Assignment
Transcribe the entries below without alteration.

Page-level text extractions
------
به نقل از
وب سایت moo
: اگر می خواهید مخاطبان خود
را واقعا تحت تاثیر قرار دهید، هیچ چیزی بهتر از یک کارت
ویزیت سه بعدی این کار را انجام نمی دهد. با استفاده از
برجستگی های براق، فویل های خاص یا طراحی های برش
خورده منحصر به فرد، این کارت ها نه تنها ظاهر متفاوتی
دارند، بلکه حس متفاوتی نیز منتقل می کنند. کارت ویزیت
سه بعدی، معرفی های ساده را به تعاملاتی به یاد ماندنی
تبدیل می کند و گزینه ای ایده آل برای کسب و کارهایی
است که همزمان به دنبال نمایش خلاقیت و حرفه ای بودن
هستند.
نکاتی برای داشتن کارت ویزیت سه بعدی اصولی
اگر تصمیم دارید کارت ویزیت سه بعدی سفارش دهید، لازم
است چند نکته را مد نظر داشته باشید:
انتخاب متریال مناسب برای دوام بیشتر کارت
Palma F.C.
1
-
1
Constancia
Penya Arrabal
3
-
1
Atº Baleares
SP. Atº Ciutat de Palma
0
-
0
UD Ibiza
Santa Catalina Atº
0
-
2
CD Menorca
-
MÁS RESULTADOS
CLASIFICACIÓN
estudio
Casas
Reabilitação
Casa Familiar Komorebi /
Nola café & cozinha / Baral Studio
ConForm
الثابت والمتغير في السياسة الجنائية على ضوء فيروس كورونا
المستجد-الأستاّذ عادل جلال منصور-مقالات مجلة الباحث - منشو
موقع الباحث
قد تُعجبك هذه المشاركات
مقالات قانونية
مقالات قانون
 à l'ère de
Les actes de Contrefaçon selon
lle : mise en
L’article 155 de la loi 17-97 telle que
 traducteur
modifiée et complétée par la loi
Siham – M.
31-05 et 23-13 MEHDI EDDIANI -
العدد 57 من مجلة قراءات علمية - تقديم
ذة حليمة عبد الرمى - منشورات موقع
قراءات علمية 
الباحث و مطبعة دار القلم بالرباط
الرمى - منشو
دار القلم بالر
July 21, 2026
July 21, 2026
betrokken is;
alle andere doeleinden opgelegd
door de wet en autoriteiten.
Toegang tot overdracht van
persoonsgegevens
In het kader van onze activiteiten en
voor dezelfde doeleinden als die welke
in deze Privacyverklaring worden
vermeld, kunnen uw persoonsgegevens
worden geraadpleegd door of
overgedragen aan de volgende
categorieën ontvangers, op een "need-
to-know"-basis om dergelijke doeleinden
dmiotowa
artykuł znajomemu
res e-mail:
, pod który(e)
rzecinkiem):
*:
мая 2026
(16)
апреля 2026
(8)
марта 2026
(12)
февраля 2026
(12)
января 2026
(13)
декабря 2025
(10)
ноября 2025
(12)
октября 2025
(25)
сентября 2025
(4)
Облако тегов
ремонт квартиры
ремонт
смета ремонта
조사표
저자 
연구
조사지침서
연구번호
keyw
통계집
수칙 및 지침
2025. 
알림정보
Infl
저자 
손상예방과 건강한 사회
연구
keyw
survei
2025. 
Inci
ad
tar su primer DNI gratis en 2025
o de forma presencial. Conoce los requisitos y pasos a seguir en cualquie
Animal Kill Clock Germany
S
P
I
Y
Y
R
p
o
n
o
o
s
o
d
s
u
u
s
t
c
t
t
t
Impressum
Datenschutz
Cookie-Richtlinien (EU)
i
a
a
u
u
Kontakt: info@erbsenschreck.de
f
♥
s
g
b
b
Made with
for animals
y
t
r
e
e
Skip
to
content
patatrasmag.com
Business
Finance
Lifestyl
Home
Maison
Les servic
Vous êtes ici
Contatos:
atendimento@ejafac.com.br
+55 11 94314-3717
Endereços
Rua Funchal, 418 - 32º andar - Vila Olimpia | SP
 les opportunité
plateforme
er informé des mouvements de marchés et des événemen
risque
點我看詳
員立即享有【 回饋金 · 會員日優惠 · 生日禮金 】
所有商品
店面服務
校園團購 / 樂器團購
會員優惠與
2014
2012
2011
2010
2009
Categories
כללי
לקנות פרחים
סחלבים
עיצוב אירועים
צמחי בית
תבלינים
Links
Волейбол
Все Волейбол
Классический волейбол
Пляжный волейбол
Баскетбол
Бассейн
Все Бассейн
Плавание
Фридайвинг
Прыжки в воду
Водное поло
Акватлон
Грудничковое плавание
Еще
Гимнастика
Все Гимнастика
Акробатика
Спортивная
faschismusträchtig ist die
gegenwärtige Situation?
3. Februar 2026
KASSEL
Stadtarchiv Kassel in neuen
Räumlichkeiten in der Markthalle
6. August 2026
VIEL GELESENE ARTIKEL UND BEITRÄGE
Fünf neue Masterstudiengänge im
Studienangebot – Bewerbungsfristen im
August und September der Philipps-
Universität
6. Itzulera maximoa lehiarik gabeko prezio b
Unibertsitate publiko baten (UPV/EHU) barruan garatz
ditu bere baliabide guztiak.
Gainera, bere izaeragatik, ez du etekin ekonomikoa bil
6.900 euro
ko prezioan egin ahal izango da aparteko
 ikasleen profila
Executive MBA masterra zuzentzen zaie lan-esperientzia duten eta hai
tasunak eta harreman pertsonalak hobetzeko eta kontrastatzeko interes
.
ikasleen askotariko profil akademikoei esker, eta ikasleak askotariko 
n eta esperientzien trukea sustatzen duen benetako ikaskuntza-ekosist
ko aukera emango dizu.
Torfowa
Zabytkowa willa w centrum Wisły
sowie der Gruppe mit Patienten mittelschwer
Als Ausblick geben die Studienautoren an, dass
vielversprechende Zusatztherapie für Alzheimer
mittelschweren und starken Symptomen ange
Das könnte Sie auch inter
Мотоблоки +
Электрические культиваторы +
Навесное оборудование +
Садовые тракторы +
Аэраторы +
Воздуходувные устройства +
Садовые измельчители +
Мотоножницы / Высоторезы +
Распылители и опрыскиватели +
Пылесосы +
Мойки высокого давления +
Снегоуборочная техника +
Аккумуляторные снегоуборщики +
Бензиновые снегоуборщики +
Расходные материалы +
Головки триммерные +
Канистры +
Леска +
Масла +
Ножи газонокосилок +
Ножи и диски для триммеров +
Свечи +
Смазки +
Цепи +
------
Written response
به نقل از
وب سایت moo
: اگر می خواهید مخاطبان خود
را واقعا تحت تاثیر قرار دهید، هیچ چیزی بهتر از یک کارت
ویزیت سه بعدی این کار را انجام نمی دهد. با استفاده از
برجستگی های براق، فویل های خاص یا طراحی های برش
خورده منحصر به فرد، این کارت ها نه تنها ظاهر متفاوتی
دارند، بلکه حس متفاوتی نیز منتقل می کنند. کارت ویزیت
سه بعدی، معرفی های ساده را به تعاملاتی به یاد ماندنی
تبدیل می کند و گزینه ای ایده آل برای کسب و کارهایی
است که همزمان به دنبال نمایش خلاقیت و حرفه ای بودن
هستند.
نکاتی برای داشتن کارت ویزیت سه بعدی اصولی
اگر تصمیم دارید کارت ویزیت سه بعدی سفارش دهید، لازم
است چند نکته را مد نظر داشته باشید:
انتخاب متریال مناسب برای دوام بیشتر کارت
Palma F.C.
1
-
1
Constancia
Penya Arrabal
3
-
1
Atº Baleares
SP. Atº Ciutat de Palma
0
-
0
UD Ibiza
Santa Catalina Atº
0
-
2
CD Menorca
-
MÁS RESULTADOS
CLASIFICACIÓN
estudio
Casas
Reabilitação
Casa Familiar Komorebi /
Nola café & cozinha / Baral Studio
ConForm
الثابت والمتغير في السياسة الجنائية على ضوء فيروس كورونا
المستجد-الأستاّذ عادل جلال منصور-مقالات مجلة الباحث - منشو
موقع الباحث
قد تُعجبك هذه المشاركات
مقالات قانونية
مقالات قانون
 à l'ère de
Les actes de Contrefaçon selon
lle : mise en
L’article 155 de la loi 17-97 telle que
 traducteur
modifiée et complétée par la loi
Siham – M.
31-05 et 23-13 MEHDI EDDIANI -
العدد 57 من مجلة قراءات علمية - تقديم
ذة حليمة عبد الرمى - منشورات موقع
قراءات علمية 
الباحث و مطبعة دار القلم بالرباط
الرمى - منشو
دار القلم بالر
July 21, 2026
July 21, 2026
betrokken is;
alle andere doeleinden opgelegd
door de wet en autoriteiten.
Toegang tot overdracht van
persoonsgegevens
In het kader van onze activiteiten en
voor dezelfde doeleinden als die welke
in deze Privacyverklaring worden
vermeld, kunnen uw persoonsgegevens
worden geraadpleegd door of
overgedragen aan de volgende
categorieën ontvangers, op een "need-
to-know"-basis om dergelijke doeleinden
dmiotowa
artykuł znajomemu
res e-mail:
, pod który(e)
rzecinkiem):
*:
мая 2026
(16)
апреля 2026
(8)
марта 2026
(12)
февраля 2026
(12)
января 2026
(13)
декабря 2025
(10)
ноября 2025
(12)
октября 2025
(25)
сентября 2025
(4)
Облако тегов
ремонт квартиры
ремонт
смета ремонта
조사표
저자 
연구
조사지침서
연구번호
keyw
통계집
수칙 및 지침
2025. 
알림정보
Infl
저자 
손상예방과 건강한 사회
연구
keyw
survei
2025. 
Inci
ad
tar su primer DNI gratis en 2025
o de forma presencial. Conoce los requisitos y pasos a seguir en cualquie
Animal Kill Clock Germany
S
P
I
Y
Y
R
p
o
n
o
o
s
o
d
s
u
u
s
t
c
t
t
t
Impressum
Datenschutz
Cookie-Richtlinien (EU)
i
a
a
u
u
Kontakt: info@erbsenschreck.de
f
♥
s
g
b
b
Made with
for animals
y
t
r
e
e
Skip
to
content
patatrasmag.com
Business
Finance
Lifestyl
Home
Maison
Les servic
Vous êtes ici
Contatos:
atendimento@ejafac.com.br
+55 11 94314-3717
Endereços
Rua Funchal, 418 - 32º andar - Vila Olimpia | SP
 les opportunité
plateforme
er informé des mouvements de marchés et des événemen
risque
點我看詳
員立即享有【 回饋金 · 會員日優惠 · 生日禮金 】
所有商品
店面服務
校園團購 / 樂器團購
會員優惠與
2014
2012
2011
2010
2009
Categories
כללי
לקנות פרחים
סחלבים
עיצוב אירועים
צמחי בית
תבלינים
Links
Волейбол
Все Волейбол
Классический волейбол
Пляжный волейбол
Баскетбол
Бассейн
Все Бассейн
Плавание
Фридайвинг
Прыжки в воду
Водное поло
Акватлон
Грудничковое плавание
Еще
Гимнастика
Все Гимнастика
Акробатика
Спортивная
faschismusträchtig ist die
gegenwärtige Situation?
3. Februar 2026
KASSEL
Stadtarchiv Kassel in neuen
Räumlichkeiten in der Markthalle
6. August 2026
VIEL GELESENE ARTIKEL UND BEITRÄGE
Fünf neue Masterstudiengänge im
Studienangebot – Bewerbungsfristen im
August und September der Philipps-
Universität
6. Itzulera maximoa lehiarik gabeko prezio b
Unibertsitate publiko baten (UPV/EHU) barruan garatz
ditu bere baliabide guztiak.
Gainera, bere izaeragatik, ez du etekin ekonomikoa bil
6.900 euro
ko prezioan egin ahal izango da aparteko
 ikasleen profila
Executive MBA masterra zuzentzen zaie lan-esperientzia duten eta hai
tasunak eta harreman pertsonalak hobetzeko eta kontrastatzeko interes
.
ikasleen askotariko profil akademikoei esker, eta ikasleak askotariko 
n eta esperientzien trukea sustatzen duen benetako ikaskuntza-ekosist
ko aukera emango dizu.
Torfowa
Zabytkowa willa w centrum Wisły
sowie der Gruppe mit Patienten mittelschwer
Als Ausblick geben die Studienautoren an, dass
vielversprechende Zusatztherapie für Alzheimer
mittelschweren und starken Symptomen ange
Das könnte Sie auch inter
Мотоблоки +
Электрические культиваторы +
Навесное оборудование +
Садовые тракторы +
Аэраторы +
Воздуходувные устройства +
Садовые измельчители +
Мотоножницы / Высоторезы +
Распылители и опрыскиватели +
Пылесосы +
Мойки высокого давления +
Снегоуборочная техника +
Аккумуляторные снегоуборщики +
Бензиновые снегоуборщики +
Расходные материалы +
Головки триммерные +
Канистры +
Леска +
Масла +
Ножи газонокосилок +
Ножи и диски для триммеров +
Свечи +
Смазки +
Цепи +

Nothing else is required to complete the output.